In summary, the reach and impact of this research on validated reference assays and defined recommendations for the laboratory detection of CDI is clearly demonstrated by changed recommendations and clinical practice in the NHS, in Europe, and in the United States.

Sources to corroborate the impact

A. BBC_News. C. diff testing 'is often wrong'. 2008.

B. Health_Protection_Scotland. Questions and answers about the laboratory diagnosis of Clostridium difficile infection (CDI). 2012.

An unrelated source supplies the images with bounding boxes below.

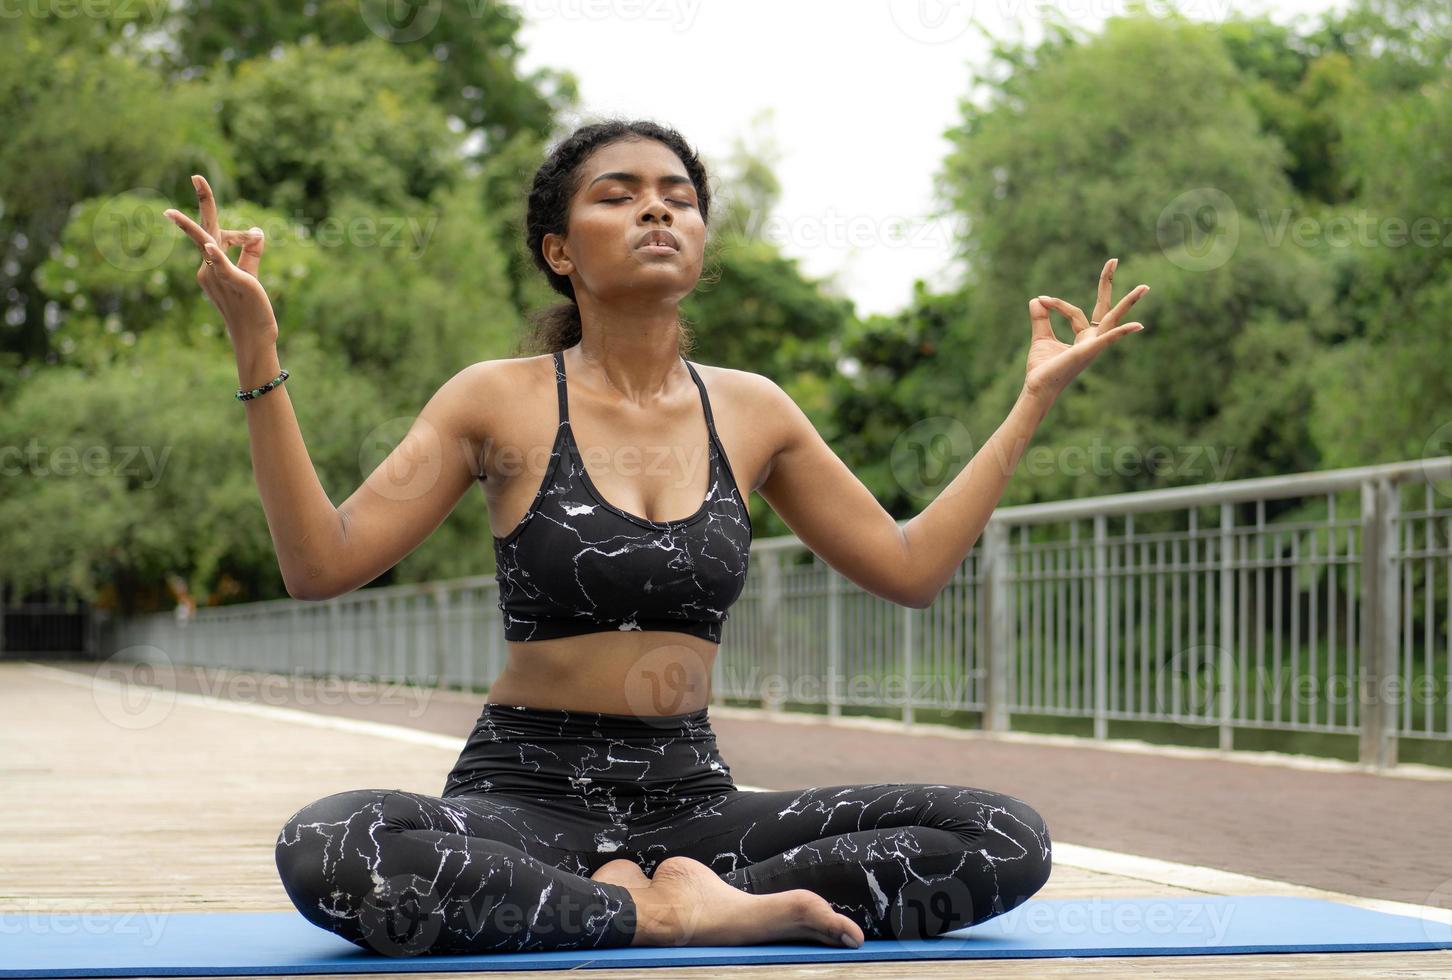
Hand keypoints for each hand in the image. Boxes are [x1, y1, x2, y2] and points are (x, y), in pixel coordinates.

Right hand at [163, 174, 277, 345]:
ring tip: (170, 213)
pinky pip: (222, 266)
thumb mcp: (250, 274)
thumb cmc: (251, 307)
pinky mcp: (233, 282)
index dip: (240, 234)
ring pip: (208, 244)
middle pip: (204, 230)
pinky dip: (217, 256)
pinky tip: (211, 248)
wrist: (254, 335)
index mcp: (211, 264)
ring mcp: (217, 275)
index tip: (255, 238)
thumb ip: (252, 253)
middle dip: (204, 202)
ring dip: (192, 228)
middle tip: (197, 176)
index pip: (219, 235)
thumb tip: (257, 231)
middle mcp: (208, 267)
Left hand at [1023, 258, 1148, 402]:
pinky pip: (1108, 339)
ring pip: (1113, 319)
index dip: (1058, 303)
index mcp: (1084, 337)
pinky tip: (1139, 326)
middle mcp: (1093, 340)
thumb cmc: (1043, 369)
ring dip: (1129, 303)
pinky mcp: (1089, 351)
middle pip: (1105, 308)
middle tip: (1113, 259)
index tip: (1042, 298)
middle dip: (1108, 284)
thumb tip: (1036, 299)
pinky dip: (1122, 332)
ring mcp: (1094, 345)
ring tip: (1144, 287)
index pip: (1076, 312)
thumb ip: (1041, 318)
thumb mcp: (1040, 337)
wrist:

C. NHS centre for Evidence Based Purchasing, Evaluation report Clostridium difficile toxin detection assays CEP08054, February 2009

D. Crobach MJ, Dekkers OM, Wilcox MH, Kuijper EJ. European Society of Clinical Microbiology and Infectious Diseases (ESCMID): data review and recommendations for diagnosing Clostridium difficile-infection (CDI). Clin Microbiol Infect 2009; 15(12): 1053-66. doi: 10.1111/j.1469-0691.2009.03098.x

E. Cohen SH, Gerding DN, Johnson S, et al. Clinical practice guidelines for Clostridium difficile infection in adults: 2010 update by the society for healthcare epidemiology of America (SHEA) and the infectious diseases society of America (IDSA). Infect Control Hosp Epidemiol 2010; 31(5): 431-511. doi: 10.1086/651706

F. Updated guidance on the diagnosis and reporting of Clostridium difficile. Epub. . 2013. _132927. (accessed 14th January 2013 2013).